The headline numbers at Station House
A single dental implant with its crown starts from £2,500. An implant-supported bridge — replacing several teeth on two or more implants — starts from £4,760. Full-arch solutions replacing all teeth in a jaw start from £9,800. An implant consultation, including the examination and imaging needed to assess your case, is from £90, and every patient receives a full written quote before committing to anything.
0% finance is available on treatment over £250 via V12 Retail Finance, subject to status, over 6 or 10 months — a £2,500 implant works out at roughly £250 per month over 10 months with no interest.
What you are actually paying for
An implant is not one item; it is a sequence. The titanium implant itself (the artificial root placed in the bone), the surgical placement, the healing period, the abutment connecting implant to crown, the custom-made crown, the planning imaging beforehand, and the follow-up visits confirming integration. The clinician's training and the quality of the implant system and laboratory work are where prices genuinely differ between practices — a crown carved by a skilled UK technician on a reputable implant system costs more to produce than the alternatives, and it shows over the years that follow.
Why prices vary so much between practices
Four legitimate reasons: the implant system used (established systems with decades of published data cost practices more than budget systems), the laboratory quality, the complexity of your case, and whether the quote is complete or stripped to look cheap. The last one matters most for you: some advertised prices cover only the implant placement, with the abutment and crown quoted separately later. Always ask: is this the total price for a finished tooth I can chew with?
The extras that can apply — and when
Some mouths need preparatory work before an implant is possible. A bone graft if the jaw has shrunk where the tooth was lost (common when a tooth has been missing for years), a sinus lift for upper back teeth where the sinus sits close to the implant site, or gum disease treatment first — implants placed into untreated gum disease are far more likely to fail. None of these are upsells when genuinely needed; all of them should be identified and priced at the planning stage, not discovered midway. Our quotes state from the start whether your case needs any of them.
Single tooth vs bridge vs full arch
Single missing tooth: one implant and crown (from £2,500) is the gold standard — it does not touch the neighbouring teeth, unlike a conventional bridge which requires grinding them down. Several missing teeth: an implant bridge (from £4,760) replaces three or four teeth on two implants — you do not need one implant per tooth. A full arch: from £9,800, a fixed bridge supported on four or more implants replaces every tooth in the jaw, the modern alternative to a complete denture for patients who want fixed teeth.
Cheaper alternatives, compared honestly
A partial denture from £486.20 is the budget option — removable, functional, but bulkier and resting on gum and neighbouring teeth. A conventional bridge from £590.75 is fixed and quicker, but requires cutting down the adjacent teeth, and the bone under the missing tooth still shrinks. The implant is the most expensive upfront and the only option that preserves bone, stands independently, and — looked after — routinely outlasts both alternatives. Cheapest per year of service is frequently the implant; cheapest this month is the denture. Both statements are true, and which matters more is your call to make with real numbers in front of you.

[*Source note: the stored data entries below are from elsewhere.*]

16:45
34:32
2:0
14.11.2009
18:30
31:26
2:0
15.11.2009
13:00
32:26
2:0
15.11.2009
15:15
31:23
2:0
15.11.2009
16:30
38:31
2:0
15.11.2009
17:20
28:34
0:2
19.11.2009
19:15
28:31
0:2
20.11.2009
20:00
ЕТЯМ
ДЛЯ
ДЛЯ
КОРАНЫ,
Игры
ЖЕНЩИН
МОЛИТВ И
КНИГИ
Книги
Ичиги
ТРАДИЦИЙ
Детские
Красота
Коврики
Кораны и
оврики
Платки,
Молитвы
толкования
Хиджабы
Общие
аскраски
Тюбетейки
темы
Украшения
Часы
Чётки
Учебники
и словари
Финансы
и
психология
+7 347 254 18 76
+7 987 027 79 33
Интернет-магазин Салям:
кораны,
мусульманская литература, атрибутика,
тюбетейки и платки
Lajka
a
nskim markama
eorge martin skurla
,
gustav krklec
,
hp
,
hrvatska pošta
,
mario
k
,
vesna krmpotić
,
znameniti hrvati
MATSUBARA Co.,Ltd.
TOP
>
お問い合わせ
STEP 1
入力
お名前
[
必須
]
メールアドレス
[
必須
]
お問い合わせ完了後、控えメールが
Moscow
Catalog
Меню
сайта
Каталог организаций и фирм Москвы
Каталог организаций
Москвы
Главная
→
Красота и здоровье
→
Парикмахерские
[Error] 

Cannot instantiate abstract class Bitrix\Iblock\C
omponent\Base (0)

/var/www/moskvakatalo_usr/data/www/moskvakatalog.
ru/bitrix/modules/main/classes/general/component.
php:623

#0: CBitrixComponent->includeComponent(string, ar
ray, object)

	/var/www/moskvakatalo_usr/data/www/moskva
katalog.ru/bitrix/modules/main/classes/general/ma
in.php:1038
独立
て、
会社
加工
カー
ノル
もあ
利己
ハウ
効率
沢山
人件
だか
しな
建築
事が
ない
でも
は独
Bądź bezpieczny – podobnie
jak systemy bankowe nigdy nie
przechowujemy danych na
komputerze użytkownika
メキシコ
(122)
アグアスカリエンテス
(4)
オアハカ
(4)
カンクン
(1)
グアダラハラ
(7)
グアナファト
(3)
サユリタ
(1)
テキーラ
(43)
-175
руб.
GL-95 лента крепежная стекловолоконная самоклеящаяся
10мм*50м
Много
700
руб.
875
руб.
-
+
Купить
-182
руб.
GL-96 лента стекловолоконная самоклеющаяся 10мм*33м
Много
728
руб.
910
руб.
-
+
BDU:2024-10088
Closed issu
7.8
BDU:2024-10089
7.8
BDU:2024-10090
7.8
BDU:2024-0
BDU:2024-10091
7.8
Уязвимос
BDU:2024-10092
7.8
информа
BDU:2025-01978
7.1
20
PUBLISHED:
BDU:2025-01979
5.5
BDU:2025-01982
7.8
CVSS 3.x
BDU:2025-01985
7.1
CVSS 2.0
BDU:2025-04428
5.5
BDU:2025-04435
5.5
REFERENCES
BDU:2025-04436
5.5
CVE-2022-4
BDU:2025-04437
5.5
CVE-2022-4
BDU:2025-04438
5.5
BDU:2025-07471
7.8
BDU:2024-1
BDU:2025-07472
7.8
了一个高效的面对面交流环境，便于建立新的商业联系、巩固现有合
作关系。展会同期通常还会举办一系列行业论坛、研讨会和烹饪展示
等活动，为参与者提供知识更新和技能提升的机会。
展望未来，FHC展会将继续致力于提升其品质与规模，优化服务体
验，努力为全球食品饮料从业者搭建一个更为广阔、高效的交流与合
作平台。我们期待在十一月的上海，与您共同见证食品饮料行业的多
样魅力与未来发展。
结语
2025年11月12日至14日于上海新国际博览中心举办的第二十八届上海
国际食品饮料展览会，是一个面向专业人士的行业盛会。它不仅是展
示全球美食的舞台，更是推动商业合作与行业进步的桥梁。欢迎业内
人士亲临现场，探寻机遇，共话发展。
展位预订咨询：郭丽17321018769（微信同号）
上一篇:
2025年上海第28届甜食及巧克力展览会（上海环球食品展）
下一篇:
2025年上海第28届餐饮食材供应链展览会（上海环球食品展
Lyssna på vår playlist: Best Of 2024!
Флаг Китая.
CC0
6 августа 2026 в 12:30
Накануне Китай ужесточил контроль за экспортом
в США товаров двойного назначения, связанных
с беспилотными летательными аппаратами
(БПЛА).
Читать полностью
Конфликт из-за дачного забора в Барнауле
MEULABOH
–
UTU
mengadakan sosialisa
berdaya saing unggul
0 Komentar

Implants abroad — the part the adverts skip
Prices in Turkey or Eastern Europe can undercut UK fees substantially, and some clinics there do good work. The structural problem is not quality, it is aftercare: implants need maintenance and occasionally repair over decades, and your surgeon being 2,000 miles away converts every small issue into an expensive decision. Treatment compressed into one week also often means corners cut on healing time. UK dentists regularly see complications from compressed-timeline treatment abroad — and fixing failed implant work costs more than doing it properly once. If you do go abroad, ask who will look after the implant for the next twenty years.
How long implants last
Implants are the most successful tooth-replacement option in modern dentistry, and a well-placed, well-maintained implant can last decades. They are not invincible: the gum and bone around an implant can develop inflammation (peri-implantitis) just as teeth develop gum disease, and smoking and poor hygiene are its main drivers. The crown on top is also subject to normal wear and may need replacing during the implant's lifetime. Daily cleaning and regular hygiene visits (from £72) are the maintenance contract that protects the investment.
Questions to ask at any consultation — including ours
What is the total price for the finished tooth, including abutment and crown? Which implant system are you using, and how long has it been on the market? Will I need a graft or sinus lift, and is that priced in? Who places the implant and what is their implant training? What happens, and what does it cost, if the implant fails to integrate? A good practice answers all five without flinching. We put the answers in writing.